Jeff Bezos has confirmed that Amazon.com Inc. (AMZN) will continue to bid for controversial military contracts, despite facing pressure from its own employees and other U.S. tech peers to shun the Pentagon.
Speaking at an event for Wired’s 25th anniversary in San Francisco, the online retailer’s founder and CEO said it was essential to help protect the country from outside threats, before criticizing those companies that refuse to work with the Pentagon.
“If big tech companies are going to turn their back on U.S. Department of Defense (DoD), this country is going to be in trouble,” said Bezos. “It doesn't make any sense to me,” he added in reference to other companies shunning government contracts. “One of the jobs of senior leadership is to make the right decision, even when it’s unpopular.”
Bezos, whose private space company Blue Origin recently won three government contracts collectively worth about $2 billion to supply rockets for Pentagon satellite launches, claimed that other tech firms should not cut ties with the Pentagon out of protest against the current government. “I know everybody is very conflicted about the current politics and so on,” he said. “But this is a great country and it does need to be defended.”

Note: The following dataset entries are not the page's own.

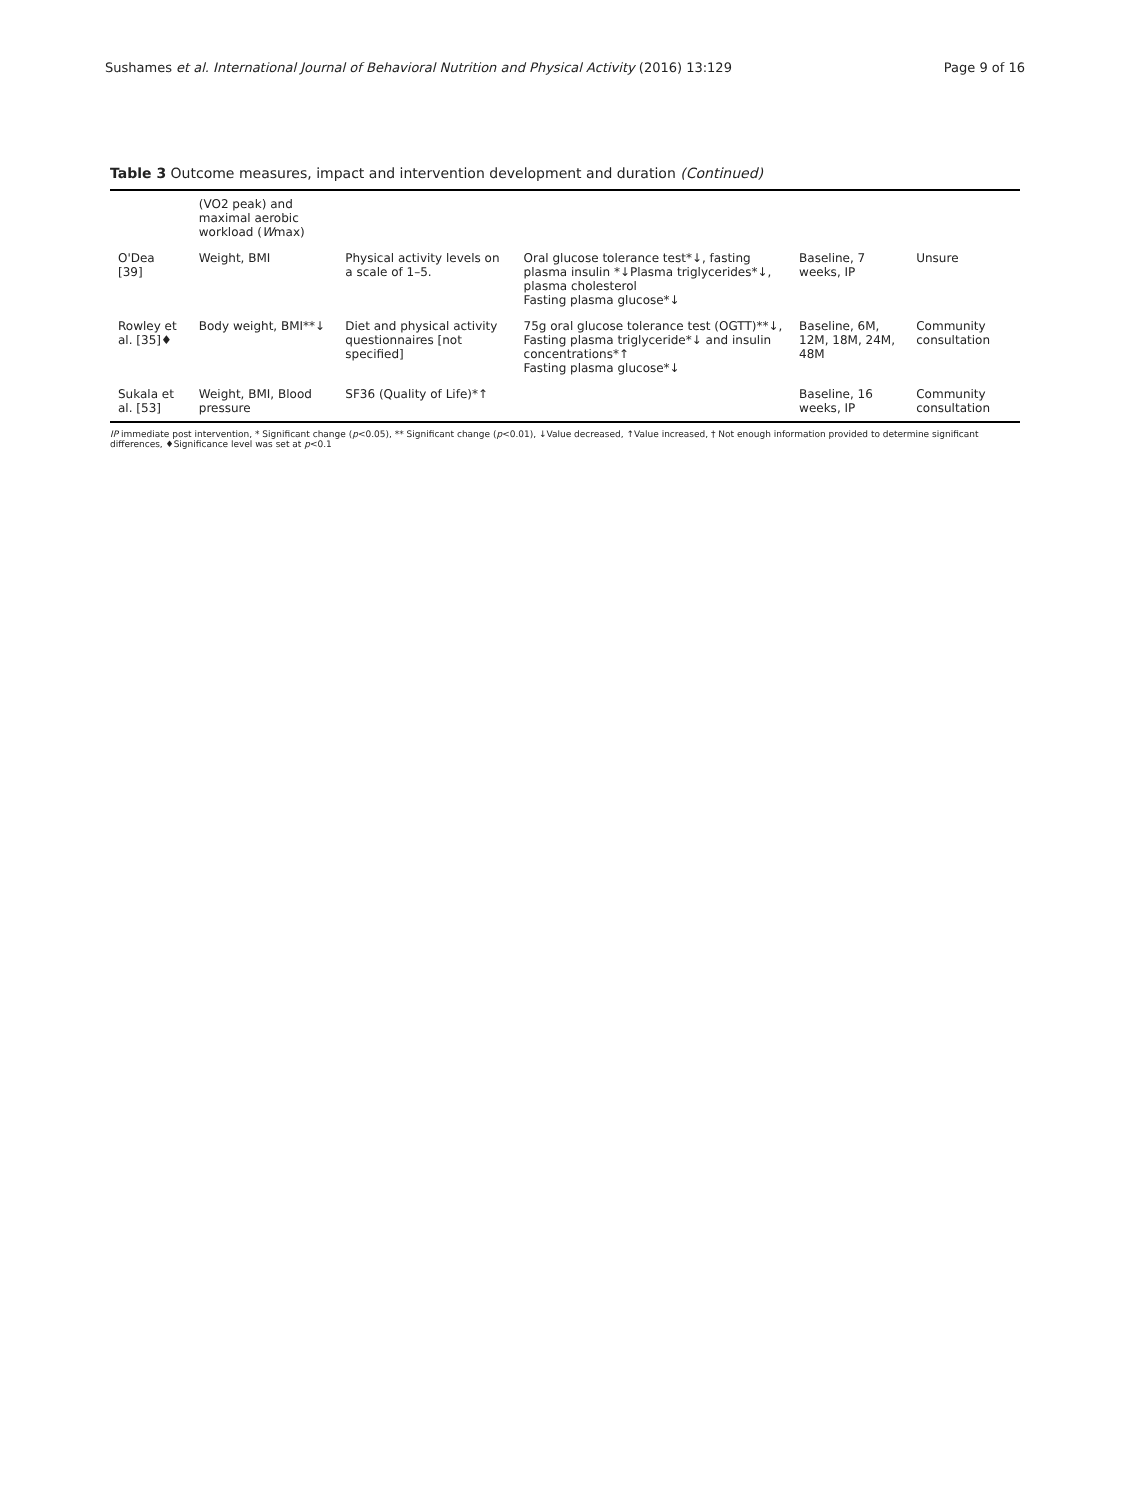Sushames et al. International Journal of Behavioral Nutrition and Physical Activity (2016) 13:129 Page 9 of 16
Table 3 Outcome measures, impact and intervention development and duration (Continued)
| | (VO2 peak) and maximal aerobic workload ( W max) | | | | |
| O'Dea [39] | Weight, BMI | Physical activity levels on a scale of 1–5. | Oral glucose tolerance test*↓, fasting plasma insulin *↓Plasma triglycerides*↓, plasma cholesterol Fasting plasma glucose*↓ | Baseline, 7 weeks, IP | Unsure |
| Rowley et al. [35]♦ | Body weight, BMI**↓ | Diet and physical activity questionnaires [not specified] | 75g oral glucose tolerance test (OGTT)**↓, Fasting plasma triglyceride*↓ and insulin concentrations*↑ Fasting plasma glucose*↓ | Baseline, 6M, 12M, 18M, 24M, 48M | Community consultation |
| Sukala et al. [53] | Weight, BMI, Blood pressure | SF36 (Quality of Life)*↑ | | Baseline, 16 weeks, IP | Community consultation |
IP immediate post intervention, * Significant change (p<0.05), ** Significant change (p<0.01), ↓Value decreased, ↑Value increased, † Not enough information provided to determine significant differences, ♦Significance level was set at p<0.1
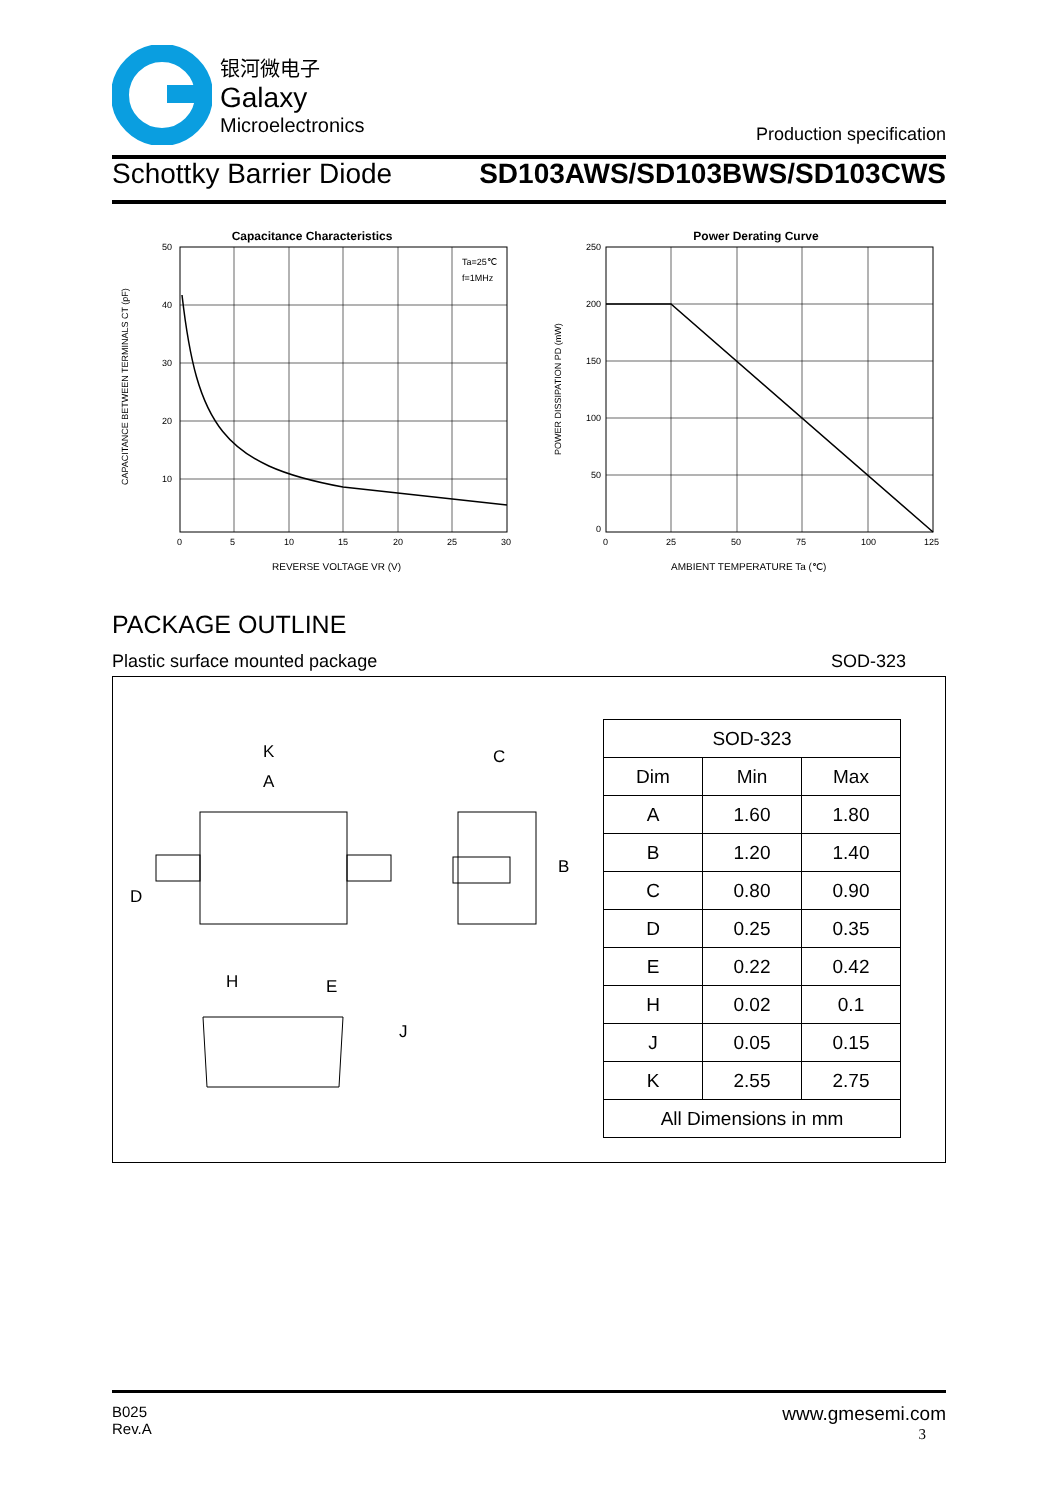银河微电子
Galaxy
Microelectronics
Production specification
Schottky Barrier Diode SD103AWS/SD103BWS/SD103CWS
Capacitance Characteristics
Ta=25℃
f=1MHz
50
40
30
20
10
0
5
10
15
20
25
30
REVERSE VOLTAGE VR (V)
CAPACITANCE BETWEEN TERMINALS CT (pF)
Power Derating Curve
250
200
150
100
50
0
0
25
50
75
100
125
AMBIENT TEMPERATURE Ta (℃)
POWER DISSIPATION PD (mW)
PACKAGE OUTLINE
Plastic surface mounted package SOD-323
K
A
C
B
D
H
E
J
| SOD-323 | | |
| Dim | Min | Max |
| A | 1.60 | 1.80 |
| B | 1.20 | 1.40 |
| C | 0.80 | 0.90 |
| D | 0.25 | 0.35 |
| E | 0.22 | 0.42 |
| H | 0.02 | 0.1 |
| J | 0.05 | 0.15 |
| K | 2.55 | 2.75 |
| All Dimensions in mm | | |
B025
Rev.A
www.gmesemi.com
3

Amazon has faced criticism from a handful of its employees over some of the work it has done for the U.S. government, including facial recognition software that critics fear could be misused.
Similar pressures have so far led several of the online retailer’s biggest tech peers to withdraw from bidding on government contracts. Last week, Alphabet Inc.’s (GOOGL) Google pulled out of the running for a lucrative cloud-computing contract with the Pentagon based on concerns that it would clash with the company’s principles.
Google’s decision, which came shortly after it refused to renew a Pentagon contract for artificial intelligence (AI), paved the way for some of its rivals, including Amazon and Microsoft Corp. (MSFT), to win the Joint Enterprise Defense Infrastructure (JEDI) contract aimed at modernizing the military's computing systems.
Microsoft employees are against the company’s plans to bid for the $10 billion contract. In a letter, published on blogging site Medium, staff wrote that they joined Microsoft with “the expectation that the technologies we build will not cause harm or human suffering.”
In the letter, employees also accused Microsoft executives of betraying the company's previous pledges. Earlier this year, Microsoft published a report about AI being defined by six core principles: “fair, reliable and safe, private and secure, inclusive, transparent, and accountable.” JEDI, the employees added, ignores those principles in favor of "short-term profits.”